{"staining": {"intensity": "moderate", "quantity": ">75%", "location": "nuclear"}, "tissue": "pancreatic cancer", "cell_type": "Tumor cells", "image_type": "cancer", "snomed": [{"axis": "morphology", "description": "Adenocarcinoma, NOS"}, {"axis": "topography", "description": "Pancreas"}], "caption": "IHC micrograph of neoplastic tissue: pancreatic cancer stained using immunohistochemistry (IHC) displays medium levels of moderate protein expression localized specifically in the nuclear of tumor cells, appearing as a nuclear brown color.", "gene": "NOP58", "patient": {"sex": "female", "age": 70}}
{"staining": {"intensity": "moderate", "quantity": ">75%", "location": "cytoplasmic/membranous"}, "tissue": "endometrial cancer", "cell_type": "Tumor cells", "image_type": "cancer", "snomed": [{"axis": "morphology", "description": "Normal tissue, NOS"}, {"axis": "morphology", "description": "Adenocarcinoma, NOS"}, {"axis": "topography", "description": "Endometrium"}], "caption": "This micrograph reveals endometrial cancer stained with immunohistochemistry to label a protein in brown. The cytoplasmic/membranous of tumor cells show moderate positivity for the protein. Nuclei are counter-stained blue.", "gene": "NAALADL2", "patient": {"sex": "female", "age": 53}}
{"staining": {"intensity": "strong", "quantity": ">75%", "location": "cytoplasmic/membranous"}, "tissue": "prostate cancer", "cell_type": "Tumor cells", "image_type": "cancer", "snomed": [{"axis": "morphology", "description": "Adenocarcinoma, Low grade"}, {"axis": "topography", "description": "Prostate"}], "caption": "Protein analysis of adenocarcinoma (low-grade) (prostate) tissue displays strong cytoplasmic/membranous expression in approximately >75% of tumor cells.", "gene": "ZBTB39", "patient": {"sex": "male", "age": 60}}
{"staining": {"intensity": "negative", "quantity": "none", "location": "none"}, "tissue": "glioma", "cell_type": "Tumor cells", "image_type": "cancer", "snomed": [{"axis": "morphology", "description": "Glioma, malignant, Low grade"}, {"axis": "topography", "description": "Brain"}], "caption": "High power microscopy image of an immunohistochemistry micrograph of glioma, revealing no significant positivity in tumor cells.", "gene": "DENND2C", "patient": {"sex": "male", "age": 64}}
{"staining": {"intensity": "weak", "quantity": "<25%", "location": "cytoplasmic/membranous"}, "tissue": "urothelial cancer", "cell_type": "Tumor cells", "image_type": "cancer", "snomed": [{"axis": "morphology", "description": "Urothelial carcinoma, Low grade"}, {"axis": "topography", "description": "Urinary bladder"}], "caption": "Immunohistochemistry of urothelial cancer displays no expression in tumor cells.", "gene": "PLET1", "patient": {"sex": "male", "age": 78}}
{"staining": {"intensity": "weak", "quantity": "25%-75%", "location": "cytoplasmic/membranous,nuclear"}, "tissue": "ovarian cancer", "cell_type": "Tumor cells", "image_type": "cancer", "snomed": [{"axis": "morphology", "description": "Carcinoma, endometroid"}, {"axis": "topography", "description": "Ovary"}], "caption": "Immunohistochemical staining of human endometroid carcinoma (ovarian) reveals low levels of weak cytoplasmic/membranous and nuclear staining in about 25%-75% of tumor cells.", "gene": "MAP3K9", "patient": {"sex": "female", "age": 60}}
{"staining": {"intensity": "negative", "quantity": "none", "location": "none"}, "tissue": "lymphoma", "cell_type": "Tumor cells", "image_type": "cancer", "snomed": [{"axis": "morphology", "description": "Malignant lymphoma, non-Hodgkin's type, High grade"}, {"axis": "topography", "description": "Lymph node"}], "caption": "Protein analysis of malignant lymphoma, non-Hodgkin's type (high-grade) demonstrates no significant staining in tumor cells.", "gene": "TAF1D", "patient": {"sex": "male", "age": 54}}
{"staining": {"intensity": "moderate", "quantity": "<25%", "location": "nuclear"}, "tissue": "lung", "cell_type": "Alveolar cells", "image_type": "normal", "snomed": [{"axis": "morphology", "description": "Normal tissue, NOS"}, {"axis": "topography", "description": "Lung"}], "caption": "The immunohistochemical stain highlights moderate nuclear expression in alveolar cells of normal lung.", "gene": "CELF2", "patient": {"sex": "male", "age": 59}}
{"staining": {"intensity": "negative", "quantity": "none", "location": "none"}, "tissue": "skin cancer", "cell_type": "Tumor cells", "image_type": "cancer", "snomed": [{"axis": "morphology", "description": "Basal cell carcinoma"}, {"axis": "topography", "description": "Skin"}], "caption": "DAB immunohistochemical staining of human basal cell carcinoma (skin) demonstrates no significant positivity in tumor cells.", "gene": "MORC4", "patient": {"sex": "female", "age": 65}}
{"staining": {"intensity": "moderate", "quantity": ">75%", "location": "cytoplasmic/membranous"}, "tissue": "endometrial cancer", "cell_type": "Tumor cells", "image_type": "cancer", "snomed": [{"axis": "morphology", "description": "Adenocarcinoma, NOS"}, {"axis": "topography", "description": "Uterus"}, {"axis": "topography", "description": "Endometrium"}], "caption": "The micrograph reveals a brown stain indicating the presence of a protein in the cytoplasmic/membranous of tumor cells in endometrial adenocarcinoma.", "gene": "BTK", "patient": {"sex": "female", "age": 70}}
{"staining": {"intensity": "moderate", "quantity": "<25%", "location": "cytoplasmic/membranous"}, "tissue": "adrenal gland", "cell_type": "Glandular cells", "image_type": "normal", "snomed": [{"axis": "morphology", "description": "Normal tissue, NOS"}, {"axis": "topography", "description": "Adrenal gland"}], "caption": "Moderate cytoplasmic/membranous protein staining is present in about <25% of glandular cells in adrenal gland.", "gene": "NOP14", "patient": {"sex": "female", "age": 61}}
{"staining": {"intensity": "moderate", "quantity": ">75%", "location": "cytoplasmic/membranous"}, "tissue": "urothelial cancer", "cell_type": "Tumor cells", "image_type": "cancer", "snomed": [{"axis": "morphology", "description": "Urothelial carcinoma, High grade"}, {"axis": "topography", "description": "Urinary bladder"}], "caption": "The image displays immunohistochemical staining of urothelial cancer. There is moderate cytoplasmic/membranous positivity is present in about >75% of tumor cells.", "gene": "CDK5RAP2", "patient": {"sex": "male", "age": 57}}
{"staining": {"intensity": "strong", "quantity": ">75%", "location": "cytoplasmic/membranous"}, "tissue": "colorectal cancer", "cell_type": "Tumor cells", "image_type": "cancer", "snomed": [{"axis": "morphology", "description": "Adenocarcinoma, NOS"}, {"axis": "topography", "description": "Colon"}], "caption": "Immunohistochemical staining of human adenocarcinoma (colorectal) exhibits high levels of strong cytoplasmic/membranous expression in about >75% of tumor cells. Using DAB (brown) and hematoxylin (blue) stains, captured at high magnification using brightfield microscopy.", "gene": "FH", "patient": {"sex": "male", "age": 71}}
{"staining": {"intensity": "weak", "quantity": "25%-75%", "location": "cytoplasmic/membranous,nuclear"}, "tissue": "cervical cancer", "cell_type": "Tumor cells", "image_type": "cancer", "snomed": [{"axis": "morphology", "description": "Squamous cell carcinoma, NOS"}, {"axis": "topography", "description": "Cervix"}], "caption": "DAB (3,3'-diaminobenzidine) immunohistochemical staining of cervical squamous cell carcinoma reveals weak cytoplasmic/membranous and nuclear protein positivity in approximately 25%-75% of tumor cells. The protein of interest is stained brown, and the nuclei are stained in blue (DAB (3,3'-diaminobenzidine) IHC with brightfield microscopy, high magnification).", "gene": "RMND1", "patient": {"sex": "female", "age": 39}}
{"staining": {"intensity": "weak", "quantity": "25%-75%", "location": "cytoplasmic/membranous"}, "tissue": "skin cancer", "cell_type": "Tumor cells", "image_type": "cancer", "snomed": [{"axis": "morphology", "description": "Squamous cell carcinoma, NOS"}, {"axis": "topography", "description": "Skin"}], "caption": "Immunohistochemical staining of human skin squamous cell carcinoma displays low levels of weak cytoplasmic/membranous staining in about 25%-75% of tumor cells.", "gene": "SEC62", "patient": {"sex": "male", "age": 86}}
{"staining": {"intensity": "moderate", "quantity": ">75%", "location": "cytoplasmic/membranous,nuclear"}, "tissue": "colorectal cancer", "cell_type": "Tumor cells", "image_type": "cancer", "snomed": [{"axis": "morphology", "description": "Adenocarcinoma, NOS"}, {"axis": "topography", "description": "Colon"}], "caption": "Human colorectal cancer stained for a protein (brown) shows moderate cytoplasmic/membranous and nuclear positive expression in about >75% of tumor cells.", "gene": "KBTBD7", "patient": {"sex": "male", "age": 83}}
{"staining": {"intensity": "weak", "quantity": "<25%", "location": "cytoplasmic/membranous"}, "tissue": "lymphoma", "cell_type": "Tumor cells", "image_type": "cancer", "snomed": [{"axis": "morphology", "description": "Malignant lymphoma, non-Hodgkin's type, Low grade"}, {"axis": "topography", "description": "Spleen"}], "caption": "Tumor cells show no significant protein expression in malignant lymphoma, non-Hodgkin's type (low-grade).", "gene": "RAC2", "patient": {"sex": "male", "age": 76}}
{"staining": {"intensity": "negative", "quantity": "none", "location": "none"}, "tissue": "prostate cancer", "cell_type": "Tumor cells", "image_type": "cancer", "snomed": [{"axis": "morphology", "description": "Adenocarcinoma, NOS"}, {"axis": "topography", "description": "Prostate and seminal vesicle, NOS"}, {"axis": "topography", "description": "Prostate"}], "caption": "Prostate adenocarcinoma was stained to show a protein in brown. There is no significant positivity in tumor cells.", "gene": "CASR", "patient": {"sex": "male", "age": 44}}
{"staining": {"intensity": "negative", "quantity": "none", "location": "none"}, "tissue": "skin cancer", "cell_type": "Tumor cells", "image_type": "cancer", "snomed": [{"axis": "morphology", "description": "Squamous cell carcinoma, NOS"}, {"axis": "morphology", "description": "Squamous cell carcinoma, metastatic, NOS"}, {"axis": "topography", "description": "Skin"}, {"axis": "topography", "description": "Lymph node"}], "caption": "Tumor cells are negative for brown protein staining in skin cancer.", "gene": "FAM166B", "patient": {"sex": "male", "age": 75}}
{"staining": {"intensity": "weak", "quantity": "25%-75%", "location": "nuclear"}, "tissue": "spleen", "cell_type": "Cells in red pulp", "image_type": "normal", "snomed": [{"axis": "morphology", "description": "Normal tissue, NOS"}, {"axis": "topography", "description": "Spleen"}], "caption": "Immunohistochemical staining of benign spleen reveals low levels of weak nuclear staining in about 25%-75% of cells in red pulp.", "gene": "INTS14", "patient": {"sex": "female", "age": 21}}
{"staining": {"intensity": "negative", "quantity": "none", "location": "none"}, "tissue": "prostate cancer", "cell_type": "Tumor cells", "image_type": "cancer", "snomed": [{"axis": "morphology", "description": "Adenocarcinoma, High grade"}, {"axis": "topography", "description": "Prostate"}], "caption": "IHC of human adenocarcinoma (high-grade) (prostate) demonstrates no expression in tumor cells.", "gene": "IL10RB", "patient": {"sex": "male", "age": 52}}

▶ Problem to work on
Give again exactly, and only, the lines above starting at the one with "micrograph reveals a" and ending at the one with "cytoplasmic/membranous protein staining".

▶ Solution to the exercise
{"staining": {"intensity": "moderate", "quantity": ">75%", "location": "cytoplasmic/membranous"}, "tissue": "endometrial cancer", "cell_type": "Tumor cells", "image_type": "cancer", "snomed": [{"axis": "morphology", "description": "Adenocarcinoma, NOS"}, {"axis": "topography", "description": "Uterus"}, {"axis": "topography", "description": "Endometrium"}], "caption": "The micrograph reveals a brown stain indicating the presence of a protein in the cytoplasmic/membranous of tumor cells in endometrial adenocarcinoma.", "gene": "BTK", "patient": {"sex": "female", "age": 70}}
{"staining": {"intensity": "moderate", "quantity": "<25%", "location": "cytoplasmic/membranous"}, "tissue": "adrenal gland", "cell_type": "Glandular cells", "image_type": "normal", "snomed": [{"axis": "morphology", "description": "Normal tissue, NOS"}, {"axis": "topography", "description": "Adrenal gland"}], "caption": "Moderate cytoplasmic/membranous protein staining is present in about <25% of glandular cells in adrenal gland.", "gene": "NOP14", "patient": {"sex": "female", "age": 61}}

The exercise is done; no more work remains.